Bugünkü iktidarın, aldığı oyun üzerinde Meclis'te temsil şansı elde ettiğini kaydeden Baykal, aynı partinin liderlerinden birisinin Cumhurbaşkanı seçilmesinin de Türkiye’nin siyasi parti devletine doğru dönüşmesine neden olduğunu söyledi. Baykal, sözlerini şöyle sürdürdü:
“Cumhurbaşkanı, Başbakan, TBMM Başkanı, meclisin ezici çoğunluğu AKP’li. Bu sistemin freni nerde? Frensiz, dengesiz, birbirlerine ‘dur’ diyenin olmadığı bir siyasi yapılanma, sağlıklı mıdır? Şimdi Türkiye’de böyle bir manzara ile karşı karşıyayız, siyasi sistemin freni kalmamıştır. En çok da frene ihtiyaç duyulan zamandır. Sistemin siyasi freni kalmadı, şimdi yargı freni de kaldırılacak. Bu anayasa değişikliği kabul edilecek olur ise bilin ki artık sistemin içindeki yargı freni de ortadan kalkacaktır. Fren işlemeyecektir. Buna hiçbir şekilde göz yummamak lazım.”
“ASIL AMAÇ 2 MADDE”
Harcanan para nedeniyle referandumu hovardalık olarak gördüğünü vurgulayan Baykal, Anayasa değişikilği paketindeki 26 maddeden 24’ünde CHP olarak sorun bulmadıklarını ve bunun için destek verebileceklerini belirttiklerini anlattı.
Ak Parti iktidarının samimi ve dürüst bir Anayasa paketi hazırlamadığını savunan Baykal, “Aldatmacaya dayalı, dürüst olmayan, halkı tuzağa düşürmeye çalışan bir Anayasa paketidir. O tartışmalı 2 maddeyi kamufle edebilmek, gizlemek, saklamak için 24 ek madde koymuş, yani işi garnitürü, süsüyle maskelemeye çalışmış. Asıl işi o 2 maddeyi çıkarmak” dedi.

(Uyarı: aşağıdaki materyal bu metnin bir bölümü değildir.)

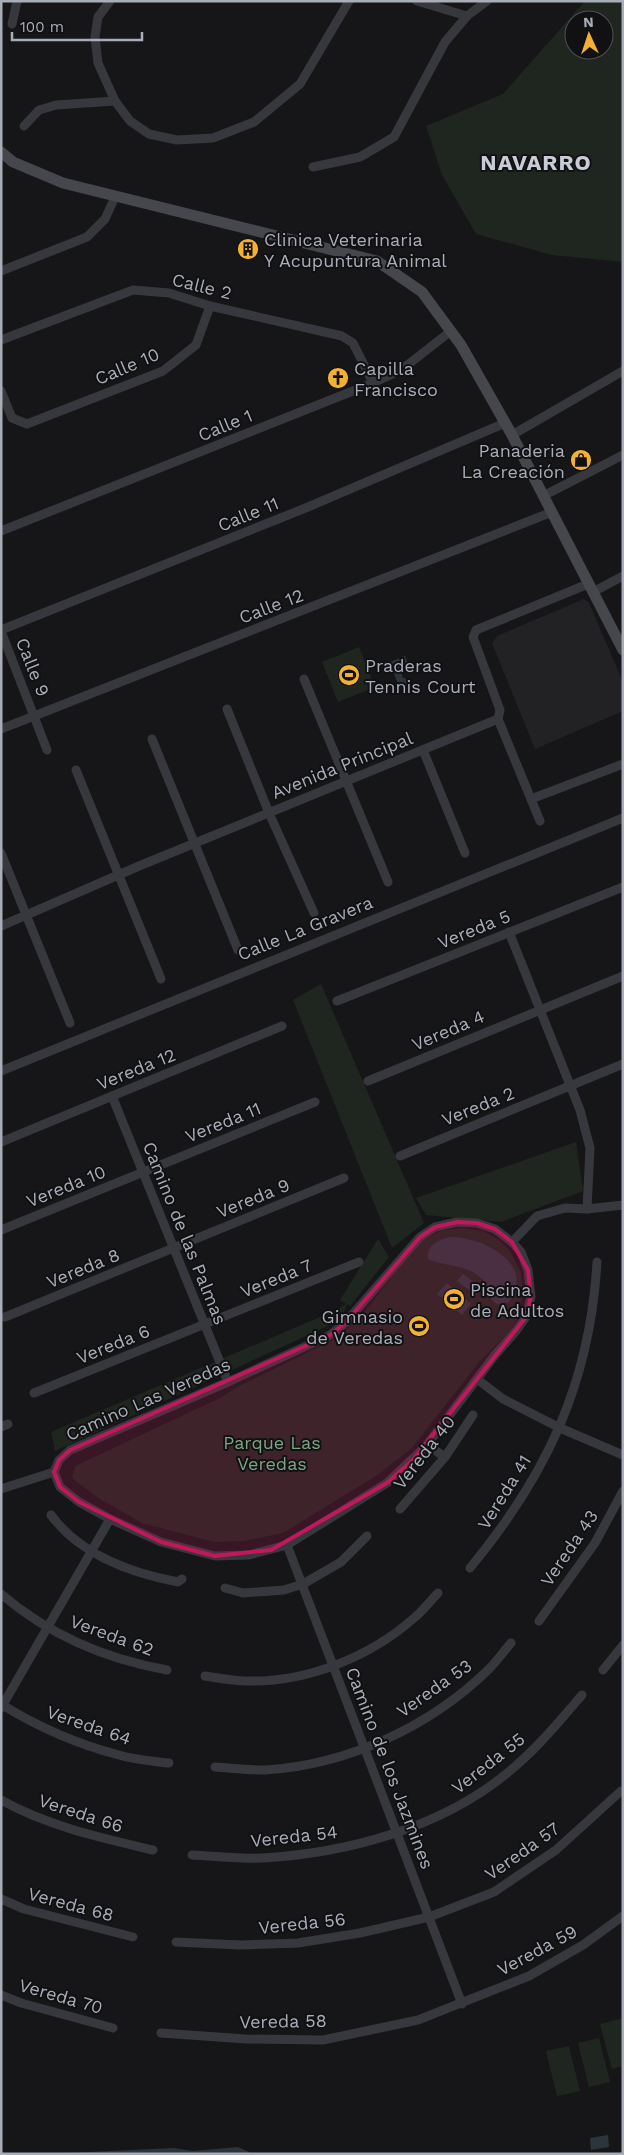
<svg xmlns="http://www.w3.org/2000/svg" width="624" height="2155" font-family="'Work Sans',sans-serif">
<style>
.built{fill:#222225}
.green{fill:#1e261f;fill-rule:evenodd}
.water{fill:#2c353c}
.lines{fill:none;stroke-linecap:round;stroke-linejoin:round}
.street{stroke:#37383d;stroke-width:9}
.secondary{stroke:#45474d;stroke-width:11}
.marked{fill:#c2185b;fill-opacity:0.2;stroke:#c2185b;stroke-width:4;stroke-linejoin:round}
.labels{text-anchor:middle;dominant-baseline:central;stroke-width:4;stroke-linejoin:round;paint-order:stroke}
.poi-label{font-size:18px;fill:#a8adb8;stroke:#111113;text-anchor:start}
.street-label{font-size:18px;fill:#a8adb8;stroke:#111113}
.park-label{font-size:18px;fill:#7fa381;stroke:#111113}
.district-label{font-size:22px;font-weight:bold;letter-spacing:1px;fill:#c9ccd4;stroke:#111113}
</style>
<rect width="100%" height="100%" fill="#161618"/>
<!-- built -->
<polygon class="built" points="584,599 589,603 623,682 623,711 535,749 492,643 497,636"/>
<!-- green -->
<g class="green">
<path d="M585 1H623V262L552 255 476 234 442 175 426 126 503 94ZM574 20H604V50H574Z"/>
<polygon points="359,647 375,687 338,702 322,662"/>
<polygon points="321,984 424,1223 392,1248 293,1000"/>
<polygon points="576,1142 583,1191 501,1222 426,1215 416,1198"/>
<polygon points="462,1228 483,1231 499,1240 510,1251 521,1272 523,1294 517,1319 511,1330 480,1361 411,1449 376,1476 283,1533 244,1541 214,1542 142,1523 95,1496 72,1478 75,1466 220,1398 241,1385 339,1337 366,1310 419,1242 440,1231"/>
<polygon points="378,1239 389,1257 350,1306 347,1304 341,1320 55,1451 51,1432 334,1311 346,1304 340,1300"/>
<polygon points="623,2018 623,2066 612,2069 600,2024"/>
<polygon points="599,2038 610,2082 589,2087 578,2043"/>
<polygon points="569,2046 580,2091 557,2096 546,2051"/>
</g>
<!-- water -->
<g class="water">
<polygon points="405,656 408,664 402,666 402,677 406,679 408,684 399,687 390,662"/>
<path d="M450 1237C482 1237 537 1263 509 1302L497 1304C494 1302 490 1299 489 1295 487 1292 488 1287 486 1284 471 1263 448 1268 428 1259 426 1245 438 1240 450 1237Z"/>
<polygon points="463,1274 482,1288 476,1295 457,1281"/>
<polygon points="447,1283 471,1304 462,1315 437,1294"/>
<polygon points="608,2135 609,2147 591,2150 590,2138"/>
<polygon points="238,2147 253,2154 48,2154 174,2148 193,2151"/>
</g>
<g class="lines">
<!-- street -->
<g class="street">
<polyline points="110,1 98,17 95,37 98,63 115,101 130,121 149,134 177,140 213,138 254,122 300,84 349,1"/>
<polyline points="417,1 467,16"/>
<polyline points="12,24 17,1"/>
<polyline points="24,126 39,110 56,105 115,101"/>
<polyline points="313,167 360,157 394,137 445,42 467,16 487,1"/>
<polyline points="1,271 87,237 105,219 115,197"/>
<polyline points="1,340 133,290 169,293 210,306 342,336 353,343 373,383"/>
<polyline points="1,391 12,418 27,424 163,371 196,345 210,306"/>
<polyline points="512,435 623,371"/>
<polyline points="543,496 623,455"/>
<polyline points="1,531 373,383 401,370 451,331"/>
<polyline points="593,592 623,576"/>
<polyline points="1,630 308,507 505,423"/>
<polyline points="1,631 47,750"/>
<polyline points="304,679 388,882"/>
<polyline points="227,709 269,813 314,913"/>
<polyline points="498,719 540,821"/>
<polyline points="1,729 552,512"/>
<polyline points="152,739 238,950"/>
<polyline points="423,750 465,853"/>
<polyline points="76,770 161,979"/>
<polyline points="531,799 623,764"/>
<polyline points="1,853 70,1023"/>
<polyline points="1,926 139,866 498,719 500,710 476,645 473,637 476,630 588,584"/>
<polyline points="509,932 580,1110 590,1148 587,1209"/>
<polyline points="337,1001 623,887"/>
<polyline points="1,1071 623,818"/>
<polyline points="368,1081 623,976"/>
<polyline points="112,1096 228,1382"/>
<polyline points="1,1142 282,1026"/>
<polyline points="400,1156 623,1064"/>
<polygon points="457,1222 477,1223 495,1229 512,1242 521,1252 528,1270 531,1297 526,1317 516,1331 495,1355 427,1445 387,1483 287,1545 249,1555 215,1556 161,1542 110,1519 79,1502 60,1487 54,1472 59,1460 70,1450 228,1382 330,1335 345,1323 420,1237 435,1227"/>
<polyline points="1,1230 315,1102"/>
<polyline points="512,1242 537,1216 565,1208 587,1209 623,1205"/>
<polyline points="5,1317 344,1178"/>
<polyline points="477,1379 503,1399 560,1428 623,1455"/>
<polyline points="34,1393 359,1262"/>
<polyline points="1,1427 8,1424"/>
<polyline points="427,1445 445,1457"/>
<polyline points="1,1489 54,1472"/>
<polyline points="400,1509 445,1457 473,1415"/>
<path d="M51 1515C80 1555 131 1573 178 1582L182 1579"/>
<polyline points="287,1545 462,2004"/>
<path d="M470 1568C547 1475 590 1383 597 1262"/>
<polyline points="225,1588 243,1593 284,1590 303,1584 341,1562 367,1536"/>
<path d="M1 1594C49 1635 105 1659 167 1670"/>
<polyline points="539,1621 595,1543 623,1491"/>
<polyline points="603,1670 623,1645"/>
<path d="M205 1676C218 1678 233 1681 246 1681 306 1683 370 1657 414 1618 423 1611 430 1601 438 1593"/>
<path d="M1 1704C38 1727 77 1744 119 1755 135 1760 152 1761 169 1763"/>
<polyline points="1,1708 110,1519"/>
<path d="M215 1767C231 1768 248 1770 265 1770 347 1765 430 1727 489 1669 497 1661 504 1651 511 1643"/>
<path d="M1 1800C47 1826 102 1838 153 1850"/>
<path d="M192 1855C215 1856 240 1859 263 1858 347 1853 440 1828 506 1774 535 1751 558 1723 582 1695"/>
<polyline points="1,1899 24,1909 133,1937"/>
<polyline points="176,1942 240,1945 298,1943 360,1933 429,1917 494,1892 556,1850 621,1791"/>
<polyline points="1,1995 21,2003 113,2028"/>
<polyline points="161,2033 246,2039 323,2040 418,2020 529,1976 583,1945 623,1916"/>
</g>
<!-- secondary -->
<polyline class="secondary" points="1,152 13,162 63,183 377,261 422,292 461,345 512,435 623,650"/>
</g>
<!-- marked area -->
<path class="marked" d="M457 1222 477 1223 495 1229 512 1242 528 1270 531 1297 526 1317 413 1460 387 1483 271 1550 215 1556 161 1542 79 1502 60 1487 54 1472 59 1460 70 1450 330 1335 345 1323 420 1237 435 1227Z"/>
<!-- icons -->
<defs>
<g id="building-disc" transform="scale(1.125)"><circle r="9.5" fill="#f2b134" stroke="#111113"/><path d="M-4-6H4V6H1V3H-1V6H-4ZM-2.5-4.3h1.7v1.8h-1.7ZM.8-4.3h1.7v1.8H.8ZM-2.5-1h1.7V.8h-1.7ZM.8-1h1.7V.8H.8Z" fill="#111"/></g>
<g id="church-disc" transform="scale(1.125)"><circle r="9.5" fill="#f2b134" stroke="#111113"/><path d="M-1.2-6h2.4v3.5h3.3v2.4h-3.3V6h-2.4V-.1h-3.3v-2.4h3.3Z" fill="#111"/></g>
<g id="shop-disc" transform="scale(1.125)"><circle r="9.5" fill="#f2b134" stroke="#111113"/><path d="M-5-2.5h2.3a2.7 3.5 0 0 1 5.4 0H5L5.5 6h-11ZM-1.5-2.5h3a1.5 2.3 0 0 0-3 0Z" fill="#111"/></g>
<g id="stadium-disc" transform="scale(1.125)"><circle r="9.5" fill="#f2b134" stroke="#111113"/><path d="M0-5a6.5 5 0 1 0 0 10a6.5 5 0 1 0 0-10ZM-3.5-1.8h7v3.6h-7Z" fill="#111"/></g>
</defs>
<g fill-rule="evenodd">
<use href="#building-disc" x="248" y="249"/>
<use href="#church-disc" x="338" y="378"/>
<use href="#shop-disc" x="581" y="460"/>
<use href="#stadium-disc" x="349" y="675"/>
<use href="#stadium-disc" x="454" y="1299"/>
<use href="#stadium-disc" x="419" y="1326"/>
</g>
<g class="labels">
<!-- poi labels -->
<g class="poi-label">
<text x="264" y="239">Clinica Veterinaria<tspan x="264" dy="21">Y Acupuntura Animal</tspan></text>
<text x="354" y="368">Capilla<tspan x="354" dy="21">Francisco</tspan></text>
<text x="565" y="450" text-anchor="end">Panaderia<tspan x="565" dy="21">La Creación</tspan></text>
<text x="365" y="665">Praderas<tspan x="365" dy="21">Tennis Court</tspan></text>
<text x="470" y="1289">Piscina<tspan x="470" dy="21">de Adultos</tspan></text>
<text x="403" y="1316" text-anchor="end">Gimnasio<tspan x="403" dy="21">de Veredas</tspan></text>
</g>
<!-- street labels -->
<g class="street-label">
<text transform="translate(202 286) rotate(14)">Calle 2</text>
<text transform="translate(127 366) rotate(-23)">Calle 10</text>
<text transform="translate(225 425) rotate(-22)">Calle 1</text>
<text transform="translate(248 514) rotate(-22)">Calle 11</text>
<text transform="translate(271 606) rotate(-21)">Calle 12</text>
<text transform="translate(33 667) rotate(68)">Calle 9</text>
<text transform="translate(342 765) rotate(-22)">Avenida Principal</text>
<text transform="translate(305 928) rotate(-22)">Calle La Gravera</text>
<text transform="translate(474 929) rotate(-22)">Vereda 5</text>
<text transform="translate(448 1030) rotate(-23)">Vereda 4</text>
<text transform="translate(136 1069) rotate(-22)">Vereda 12</text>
<text transform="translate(478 1106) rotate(-22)">Vereda 2</text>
<text transform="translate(223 1122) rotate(-22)">Vereda 11</text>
<text transform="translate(66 1186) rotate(-22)">Vereda 10</text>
<text transform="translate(253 1198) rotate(-22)">Vereda 9</text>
<text transform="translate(185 1233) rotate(68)">Camino de las Palmas</text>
<text transform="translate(83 1268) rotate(-22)">Vereda 8</text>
<text transform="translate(276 1278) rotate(-22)">Vereda 7</text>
<text transform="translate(113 1344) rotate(-22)">Vereda 6</text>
<text transform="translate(148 1399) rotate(-24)">Camino Las Veredas</text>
<text transform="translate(424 1452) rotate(-52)">Vereda 40</text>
<text transform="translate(504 1492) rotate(-58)">Vereda 41</text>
<text transform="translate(569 1548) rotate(-56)">Vereda 43</text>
<text transform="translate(112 1635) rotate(20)">Vereda 62</text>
<text transform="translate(434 1688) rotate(-35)">Vereda 53</text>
<text transform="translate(89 1725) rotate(19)">Vereda 64</text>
<text transform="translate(488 1763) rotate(-38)">Vereda 55</text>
<text transform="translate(390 1768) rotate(69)">Camino de los Jazmines</text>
<text transform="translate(81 1813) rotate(18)">Vereda 66</text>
<text transform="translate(294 1836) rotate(-6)">Vereda 54</text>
<text transform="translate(522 1851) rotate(-35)">Vereda 57</text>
<text transform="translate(71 1904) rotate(15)">Vereda 68</text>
<text transform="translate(302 1923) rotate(-6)">Vereda 56</text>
<text transform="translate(537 1950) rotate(-28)">Vereda 59</text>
<text transform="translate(61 1996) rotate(16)">Vereda 70</text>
<text transform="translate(283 2021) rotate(-1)">Vereda 58</text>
</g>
<!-- park labels -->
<g class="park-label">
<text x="272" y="1442">Parque Las<tspan x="272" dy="21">Veredas</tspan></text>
</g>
<!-- district labels -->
<g class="district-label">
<text x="536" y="162">NAVARRO</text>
</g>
</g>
<!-- border -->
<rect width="624" height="2155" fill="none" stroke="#a8adb8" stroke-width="5"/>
<!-- north arrow -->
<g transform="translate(589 35) rotate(357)"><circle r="24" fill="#111113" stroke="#4d4f55"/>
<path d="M0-4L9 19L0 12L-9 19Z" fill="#f2b134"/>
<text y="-8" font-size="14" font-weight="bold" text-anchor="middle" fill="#a8adb8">N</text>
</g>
<!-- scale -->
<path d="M12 32v8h130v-8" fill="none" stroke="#a8adb8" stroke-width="2.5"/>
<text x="20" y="32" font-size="15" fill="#a8adb8" stroke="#111113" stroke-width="4" paint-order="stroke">100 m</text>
</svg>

Muhalefetin kabul etmediği 2 maddenin Anayasa Mahkemesi, Hakimler ve Savcılar Yüksek Kurulu’nun yapılarının değiştirilmesi olduğunu anlatan Baykal, konuşmasını şöyle sürdürdü:
“Ört bas etmeye çalıştıkları amacı var. Nedir o. O iki maddenin arkasında saklıdır. Bu iki madde belli. Anayasa Mahkemesi’nin yapısı, Hakimler ve Savcılar Yüksek Kurulu’nun (HSYK) yapısı. Yargı sisteminin tümünü yeniden belirlemeye yönelik bir düzenlemedir. Bu 2 madde yargı sisteminin tümünü etkisi altına almaya yardımcı olacak maddelerdir. HSYK Türkiye’deki yargıçların görev bölümünü, terfisini, tayinini, cezalandırmasını tanzim eden temel yargının beyni mesafesinde olan kurumdur. Onu kontrol altına aldığınız zaman, herhangi bir yargı kurumunu değil, Türkiye’deki 11 bin hakimi de binlerce savcıyı da denetim altına almış oluyorsunuz. HSYK yargı sisteminin özüdür.”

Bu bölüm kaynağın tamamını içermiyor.